• [Action item]: Give, as a bare number, the count of lines below that contain "MALLA".

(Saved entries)
****

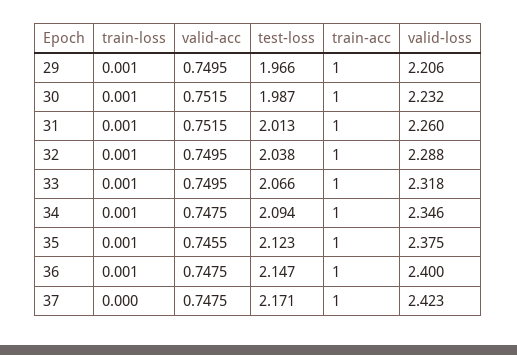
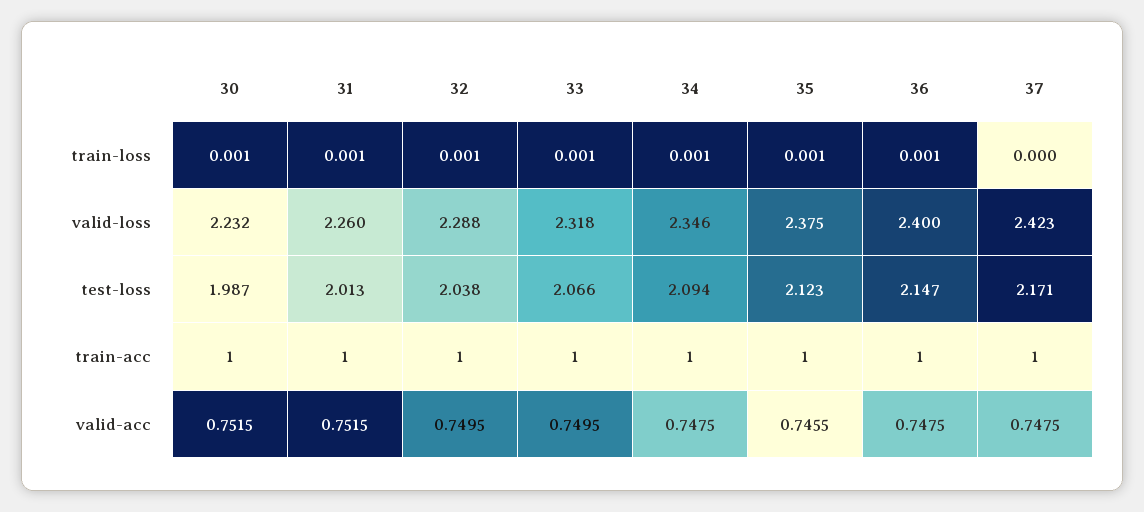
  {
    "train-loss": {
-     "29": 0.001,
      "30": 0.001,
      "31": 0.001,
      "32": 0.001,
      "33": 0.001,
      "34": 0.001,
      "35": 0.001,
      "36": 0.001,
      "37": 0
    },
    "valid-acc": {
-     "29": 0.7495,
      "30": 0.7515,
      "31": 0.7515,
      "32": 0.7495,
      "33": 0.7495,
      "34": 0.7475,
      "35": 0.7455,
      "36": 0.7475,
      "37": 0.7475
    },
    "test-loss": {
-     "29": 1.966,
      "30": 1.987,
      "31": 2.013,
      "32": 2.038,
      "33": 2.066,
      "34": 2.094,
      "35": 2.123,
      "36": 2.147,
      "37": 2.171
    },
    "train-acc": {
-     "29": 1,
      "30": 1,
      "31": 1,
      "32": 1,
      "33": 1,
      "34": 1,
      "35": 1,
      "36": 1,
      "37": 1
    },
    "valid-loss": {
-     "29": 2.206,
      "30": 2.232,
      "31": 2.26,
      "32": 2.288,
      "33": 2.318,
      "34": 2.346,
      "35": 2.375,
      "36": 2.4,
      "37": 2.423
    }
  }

****

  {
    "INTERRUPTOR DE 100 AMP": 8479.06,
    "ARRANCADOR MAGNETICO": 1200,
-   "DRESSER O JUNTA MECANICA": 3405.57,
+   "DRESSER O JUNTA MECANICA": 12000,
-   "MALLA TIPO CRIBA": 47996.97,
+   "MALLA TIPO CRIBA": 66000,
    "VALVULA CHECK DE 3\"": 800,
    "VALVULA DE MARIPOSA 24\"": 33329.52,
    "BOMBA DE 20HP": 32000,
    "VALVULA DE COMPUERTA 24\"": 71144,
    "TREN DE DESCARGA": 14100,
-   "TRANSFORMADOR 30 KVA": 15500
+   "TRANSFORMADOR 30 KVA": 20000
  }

****

• [Task output]: 2